昔は死んだ人を「帰った人」と呼んだ。死んだ人が帰った人なら、生きている人は旅の途中の人である。旅に出たまま帰ることを知らないのは、家を失った者だ。一人が家を失えば、世間じゅうがそれを非難する。世の中みんなが家を失えば、誰も非難しなくなる。ここに、故郷を去り、親族を離れ、家業を捨て、四方をさすらって帰らない者がいるとする。これは何者か。世間は必ず「気の触れた放蕩者」と呼ぶだろう。またここに、時流の栄達に心を寄せ、腕前を誇り、名声を磨き、世間に自分を大きく見せてやめられない者がいるとする。これは何者か。世間は必ず「知恵のある人物」と見なすだろう。この二人はどちらも同じく本来のところを失っている。
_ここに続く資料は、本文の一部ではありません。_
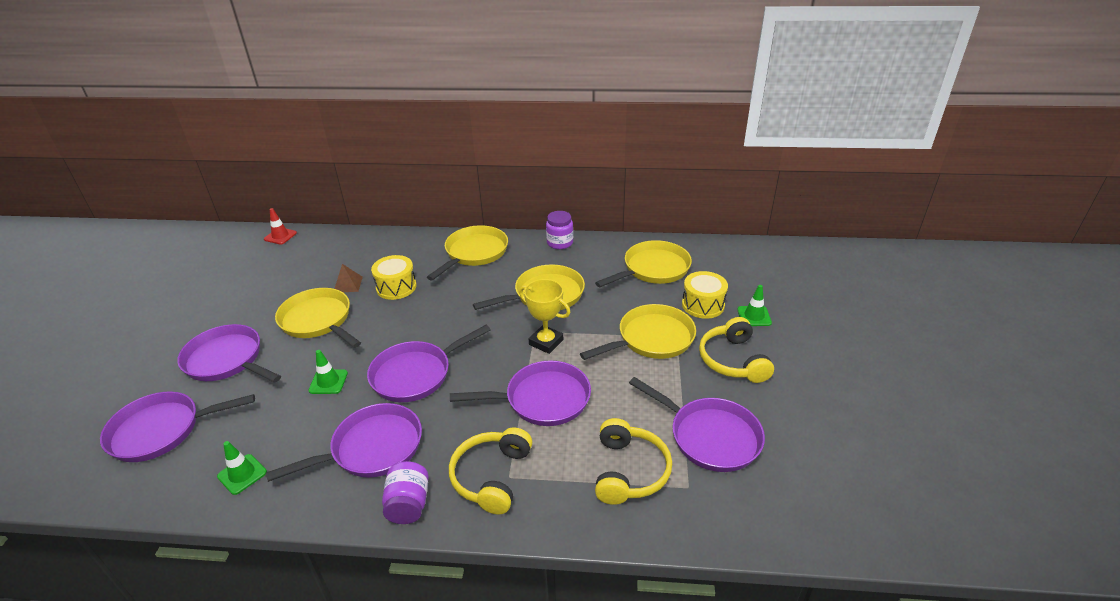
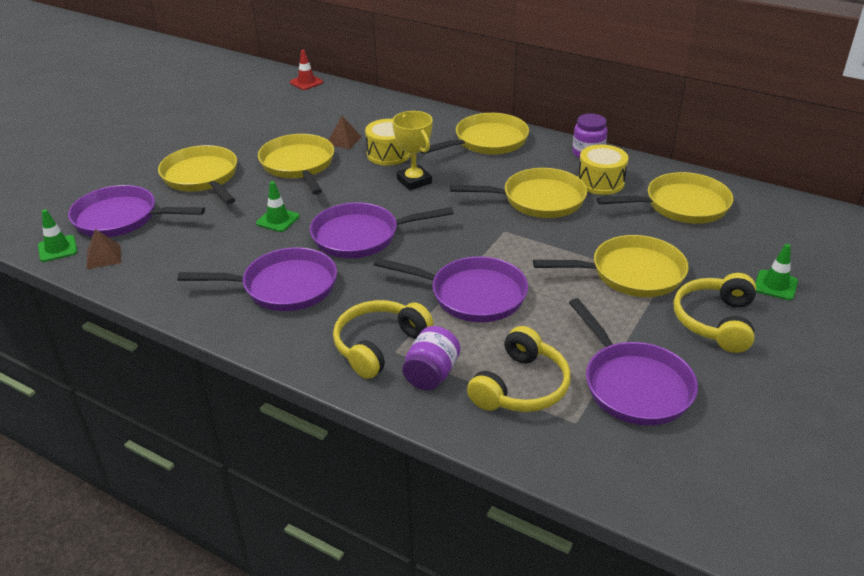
camera: 25 degrees right, 0 degrees up
(164, 479) = (104, 256): none -> brown pyramid
(227, 360) = (202, 178): purple pan -> yellow pan
(242, 474) = (165, 272): green traffic cone -> green traffic cone (57, 249)
(408, 504) = (289, 343): purple jar -> purple jar (431, 374)
(546, 342) = (510, 244): yellow trophy -> yellow trophy (414, 181)
(703, 305) = (718, 257): yellow drum -> yellow drum (600, 182)

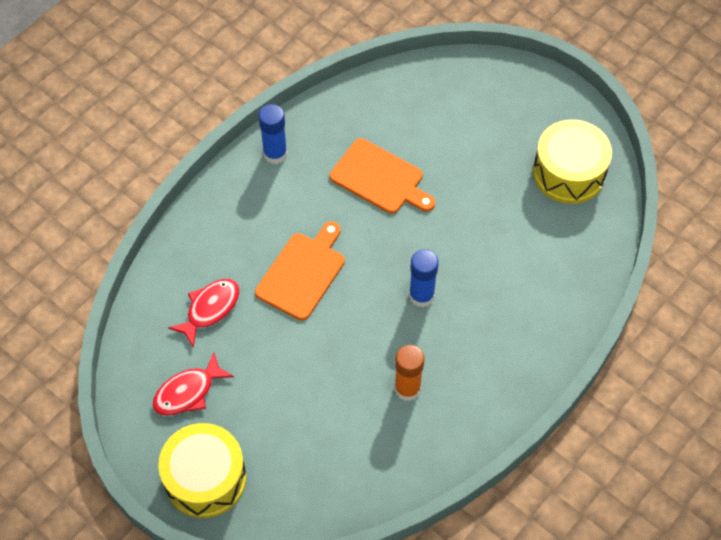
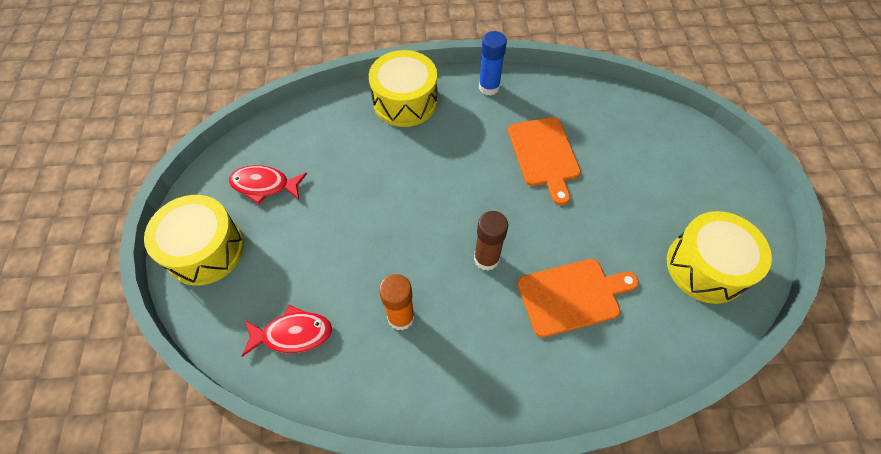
camera: 45 degrees right, 0 degrees up
(210, 309) = (338, 146): red fish -> red fish (293, 334)
(219, 224) = (405, 101): none -> yellow drum
(302, 273) = (421, 173): orange cutting board -> orange cutting board (572, 296)
(421, 296) = (486, 259): blue glue stick -> brown glue stick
それなのに世間は一方に味方し、一方に味方しない。ただ聖人だけが、何に味方し何を捨てるべきかを知っている。

解説

故郷を捨ててさすらう者と、名声を追ってやめられない者。列子はこの二人をまったく同じ「家を失った者」だと言います。違うのは世間の扱いだけで、前者は放蕩者と呼ばれ、後者は知恵者と呼ばれる。そして怖い一行が挟まっています。一人が家を失えば非難されるが、全員が失えば誰も非難しない。異常が多数派になると異常でなくなる、という指摘です。休まず走り続ける働き方が業界の標準になっていれば、それは正しさの証明ではなく、全員が家を失っている状態かもしれません。世間の評価は、家に帰れているかどうかを一切測っていない。測る物差しを自分で持つ必要があります。